Brain of Britain host Russell Davies reflects on almost two decades of challenging some of the UK’s brightest minds and considers what has kept this iconic quiz show on the airwaves for 70 years.
Words: Katie Cutforth
What makes a successful quizzer? Russell Davies has had a lot of time to ponder that question. It’s coming up to 20 years since Russell first hosted BBC Radio 4’s Brain of Britain, the delightfully straightforward general knowledge quiz that sees brainiacs from across the UK fight it out for a prestigious silver salver and an even more prestigious title.
“I’ve found that there is a definite quizzing temperament,” says Russell. “My theory is that finding success on Brain of Britain has less to do with remembering things than with being unable to forget things! Having a brain that just won’t let go of new information.”
People often ask Russell how they can prepare to be a contestant on Brain of Britain. “An elementary precaution would be to know about say, the Kings and Queens of England, the sky at night, the periodic table, the works of some great writers, and the map of the world. But the truth is that the range of questions we ask is so broad that it would be impossible even for me to predict what they will cover!”
Appropriately, Russell’s career has been as varied as the questions he asks. It began with acting – he joined the Cambridge Footlights in 1964 alongside Clive James and Germaine Greer. After writing a one-off book review for the Times Literary Supplement, Russell enjoyed seeing his name in print so much that he decided to pursue a career in journalism. Not one to be pigeonholed, Russell freelanced as a caricaturist, a film and TV critic and division football reporter, in addition to a stint as the deputy editor of Punch magazine.
Moving into the world of broadcast in the 1980s, Russell has presented a plethora of BBC radio shows, including Jazz Century and Word of Mouth, and appeared on television as the presenter of the BBC Two arts series Saturday Review. He began hosting Brain of Britain in 2004, initially as sick cover for Robert Robinson, and became the permanent host in 2010.
70 years of Brain of Britain
Created in 1953, Brain of Britain is the UK’s longest-running broadcast quiz show open to the public. “The show arose among that crop of radio series during the war or shortly after it, alongside the likes of Desert Island Disks, Housewives Choice and The Archers,” says Russell. “It was initially a slot called Ask Me Another within the quiz show What Do You Know?; it wasn’t until 1967 that it took on the name Brain of Britain.
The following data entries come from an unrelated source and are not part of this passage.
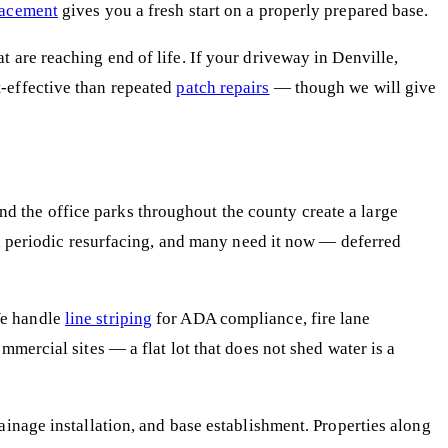
lacement
gives you a fresh start on a properly prepared base.
 are reaching end of life. If your driveway in Denville,
t-effective than repeated
patch repairs
— though we will give
 the office parks throughout the county create a large
eed periodic resurfacing, and many need it now — deferred
We handle
line striping
for ADA compliance, fire lane
mmercial sites — a flat lot that does not shed water is a
inage installation, and base establishment. Properties along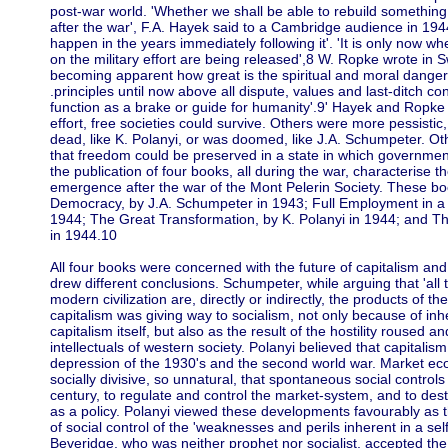
post-war world. 'Whether we shall be able to rebuild something
after the war', F.A. Hayek said to a Cambridge audience in 1944
happen in the years immediately following it'. 'It is only now w
on the military effort are being released',8 W. Ropke wrote in Sw
becoming apparent how great is the spiritual and moral danger 
.principles until now above all dispute, values and last-ditch co
function as a brake or guide for humanity'.9' Hayek and Ropke 
effort, free societies could survive. Others were more pessistic,
dead, like K. Polanyi, or was doomed, like J.A. Schumpeter. Ot
that freedom could be preserved in a state in which governmen
the publication of four books, all during the war, characterise th
emergence after the war of the Mont Pelerin Society. These b
Democracy, by J.A. Schumpeter in 1943; Full Employment in a 
1944; The Great Transformation, by K. Polanyi in 1944; and T
in 1944.10
All four books were concerned with the future of capitalism an
drew different conclusions. Schumpeter, while arguing that 'all
modern civilization are, directly or indirectly, the products of th
capitalism was giving way to socialism, not only because of inhe
capitalism itself, but also as the result of the hostility roused 
intellectuals of western society. Polanyi believed that capitalism
depression of the 1930's and the second world war. Market e
socially divisive, so unnatural, that spontaneous social contro
century, to regulate and control the market-system, and to dest
as a policy. Polanyi viewed these developments favourably as
of social control of the 'weaknesses and perils inherent in a se
Beveridge, who was neither prophet nor socialist, accepted the t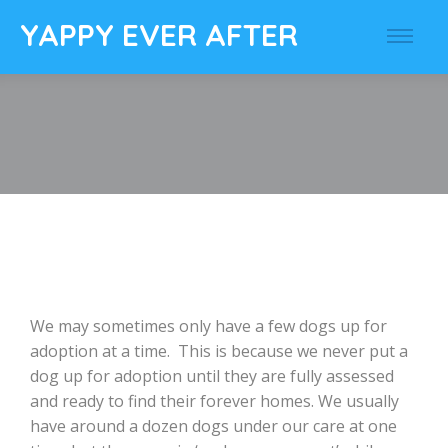
YAPPY EVER AFTER
We may sometimes only have a few dogs up for
adoption at a time. This is because we never put a
dog up for adoption until they are fully assessed
and ready to find their forever homes. We usually
have around a dozen dogs under our care at one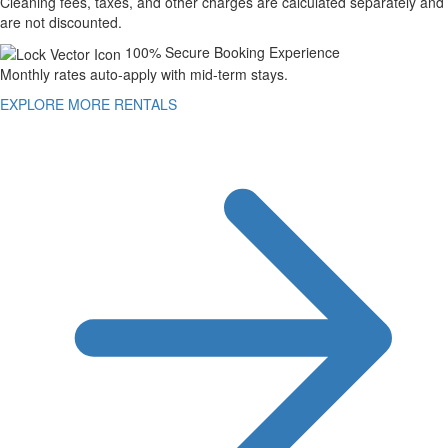
Cleaning fees, taxes, and other charges are calculated separately and
are not discounted.
100% Secure Booking Experience
Monthly rates auto-apply with mid-term stays.
EXPLORE MORE RENTALS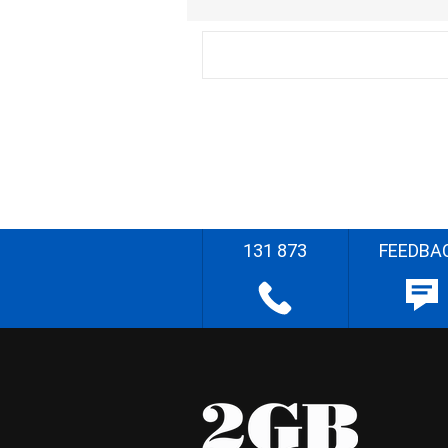
131 873
FEEDBA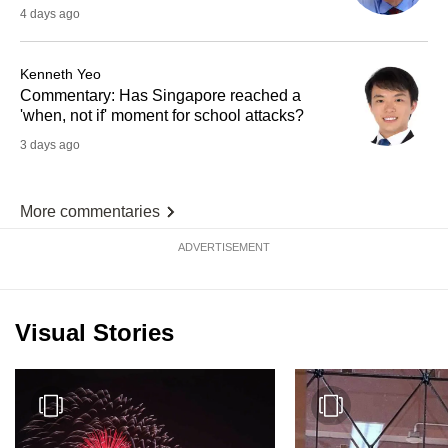
4 days ago
Kenneth Yeo
Commentary: Has Singapore reached a
'when, not if' moment for school attacks?
3 days ago
More commentaries
ADVERTISEMENT
Visual Stories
“I did come across a memo that the producer Joan Clark wrote back in 1954 which outlined the show’s purpose – ‘namely, to find a Brain of Britain’ – so that was at least a phrase at the time!”
With only three permanent presenters in its long history (Franklin Engelmann, Robert Robinson and now Russell), Brain of Britain is inextricably tied to the personality of its presenter. Listening to the show, it’s clear that Russell’s warmth and humour are integral to putting the contestants at ease and ensuring the listening pleasure of the audience.
“While in one sense it’s just a reading marathon, it’s also a performance,” says Russell. “There are two audiences to play to simultaneously: both a large and potentially noisy live audience and the audience at home. It’s crucial to bear them both in mind.
“Meeting the contestants is always fascinating, particularly because they do vary very much. Some of them have even said to me, ‘I’m not really intelligent, I just organise facts well and I’ve got a good memory’. I hugely enjoy the ‘Beat the Brain’ section of the show (when questions submitted by listeners are tackled by the contestants together) – that’s often fascinating as they work together to find the right (or wrong) answer.
“Some of my favourite moments are when a question I thought was very difficult is resoundingly polished off by a contestant,” laughs Russell. “There’s a real satisfaction in that.”
Far from being on their way out, the Royal Television Society reported in 2020 that quiz shows are entering a “golden age”. Programmes like Who Wants To Be a Millionaire?, Pointless and Mastermind dominating the TV schedule, while radio shows like The News Quiz, Counterpoint and Round Britain Quiz are proving enduringly popular. The competition is fierce – so what is it about Brain of Britain that has stood the test of time?
For Russell, the answer lies in its simplicity. “I think the appeal of Brain of Britain is its unfussiness,” he says. “You get one point per question, with only one deviation of an extra point for getting five questions right in a row.
“Creating a new quiz format these days is a heck of a job, and the complicated and labyrinthine ones don’t tend to catch on. There have been some outstanding creations in recent years though, with some of them, like Pointless, already getting into the veteran stage.
Brain’s format has stood the test of time, with very little adjustment to the show’s basic concept in its many decades of broadcast.
One thing that has changed is the likely contestants, Russell says; encouraging greater gender diversity has been a long-standing priority for the team. “We’ve campaigned throughout my time on the programme for women to come forward in greater numbers – nobody wants to listen to an endless parade of dull men! It’s always great to get a female ‘Brain’, as we had last season in Sarah Trevarthen.”